A big thank you to everyone who has helped on this thread. It has been a fabulously interesting project. I will make up what she needs (and offer the rest to those who have contributed on this thread and wish to have a test whiff of the result. PM me if you do.)
Last edited by mumsy; 13th August 2014 at 12:35 PM.
A very nice presentation your photos show. I trust that the bride and groom will much appreciate all of your efforts.
Shrimp paste. It's normally heated in the wok with a little oil before the other ingredients are added. It's a really funky smell but it transports me to those odoriferous restaurants in Bankok. A better method of cooking it, if you don't want to smell up the whole house, is to wrap it in tin foil while you heat it in the wok and then unwrap it at the end and combine it with the other ingredients.
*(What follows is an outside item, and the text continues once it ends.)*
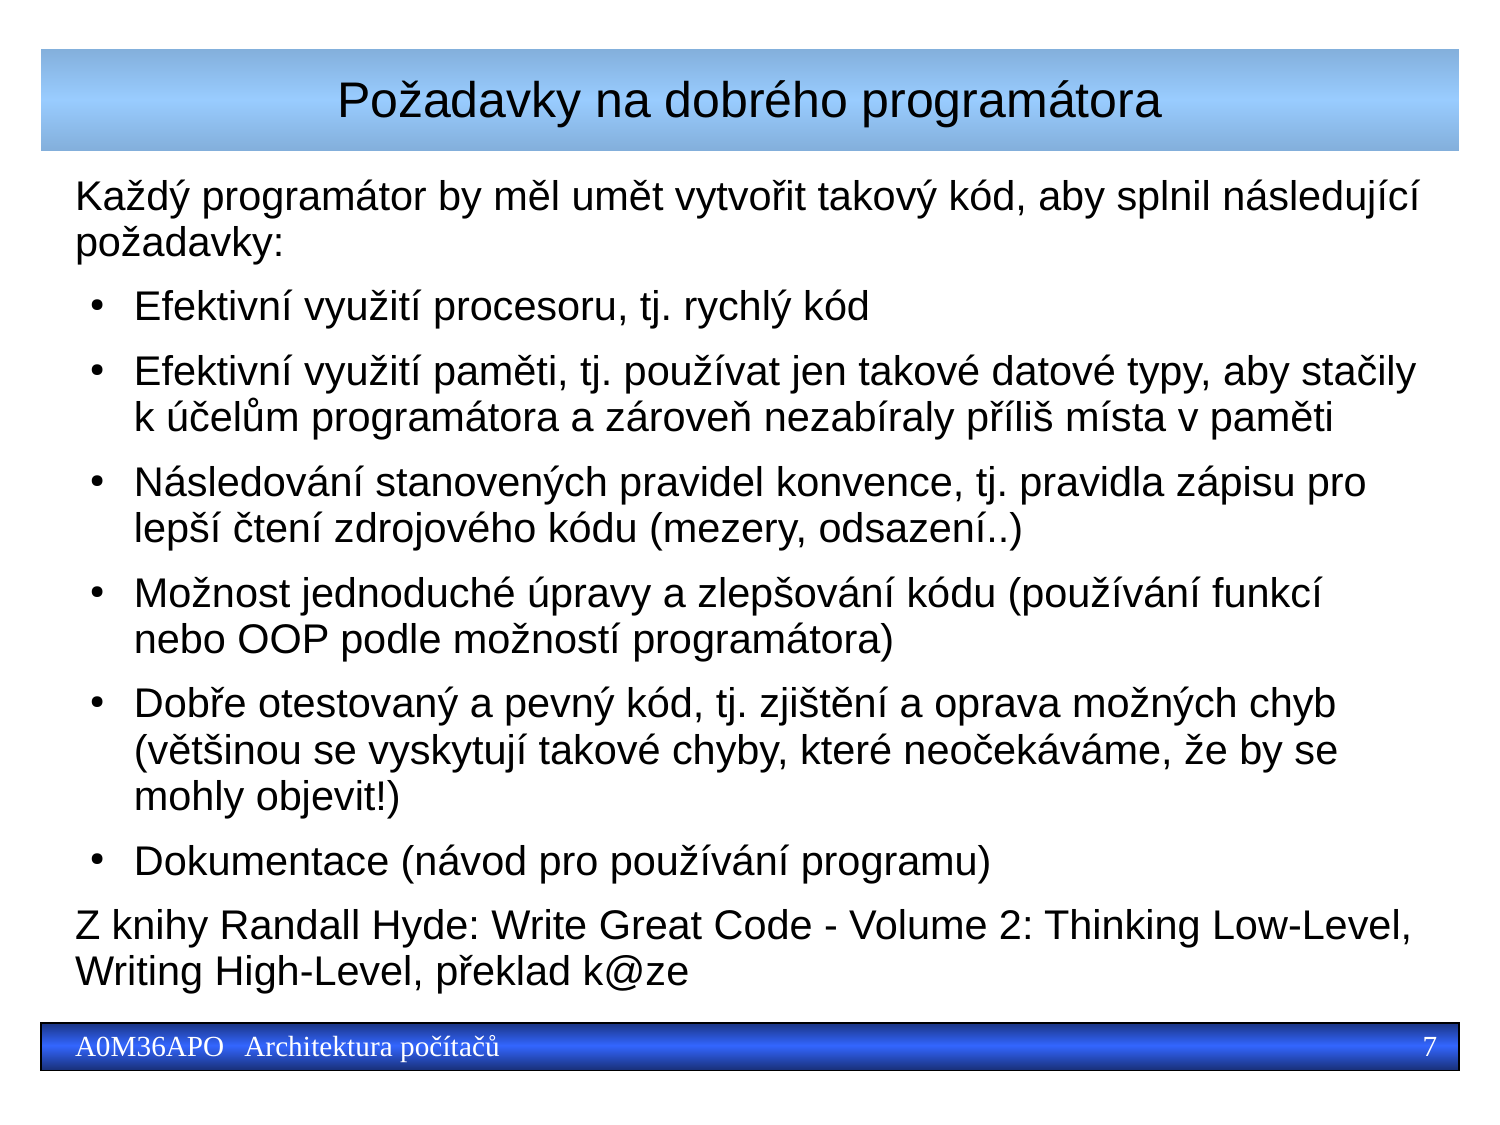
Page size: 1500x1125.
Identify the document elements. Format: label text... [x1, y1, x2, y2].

title Požadavky na dobrého programátora [41, 49, 1459, 151]
list Každý programátor by měl umět vytvořit takový kód, aby splnil následující požadavky: Efektivní využití procesoru, tj. rychlý kód Efektivní využití paměti, tj. používat jen takové datové typy, aby stačily k účelům programátora a zároveň nezabíraly příliš místa v paměti Následování stanovených pravidel konvence, tj. pravidla zápisu pro lepší čtení zdrojového kódu (mezery, odsazení..) Možnost jednoduché úpravy a zlepšování kódu (používání funkcí nebo OOP podle možností programátora) Dobře otestovaný a pevný kód, tj. zjištění a oprava možných chyb (většinou se vyskytují takové chyby, které neočekáváme, že by se mohly objevit!) Dokumentace (návod pro používání programu) Z knihy Randall Hyde: Write Great Code - Volume 2: Thinking Low-Level, Writing High-Level, překlad k@ze [75, 172, 1426, 1013]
Customized consultancy on perfume formulation, safety, training and marketing & olfactory research
I also offer individual online personalised advice on perfume making to anyone eager to learn how to smell and design like a pro
Social platform & research network on all things smelly, daily smelly science twitter feed @SomethingSmelly
THE thread for all newbies DIY fragrance
Mumsy, I'd be interested to know what you did in the end with this? I'm attempting something similar for my sister for Christmas. She told me she wanted 'thai green curry and lots of sandalwood'...
My first attempt was so powerful on the coconut and lemongrass that to me at least it felt like a bit too much of what I wanted - more curry than perfume. I'm on version 2, and so far, I've got a lily accord with ylang ylang, jasmine and a touch of gamma octalone, then lemongrass, basil, ginger and lime, bergamot, methyl laitone, hedione, aldehyde supra and linalool, and finally sandalwood, exaltone, vertofix and vanillin.
Any thoughts on your wedding experience would be gratefully received. I'm finding this one tough to get the right balance for. There's gourmand, and then there's leftover takeaway....
No worries. I will give you the whole formula when I unearth it. I'm just on full family Chrissie present production mode at the mo, so not on here so much.
PS. I have some left and you can smell it. Coffee and goss time. Lol.
Last edited by mumsy; 8th December 2014 at 08:04 AM.
Sounds fab. Coffee and gossip is always a good combo. No hassle about the formula. I've decided to work on a back up option for her of something a bit safer and easier, so she has something to unwrap that doesn't smell like flower vase water, and I'll work on her thai brief when I'm feeling brave!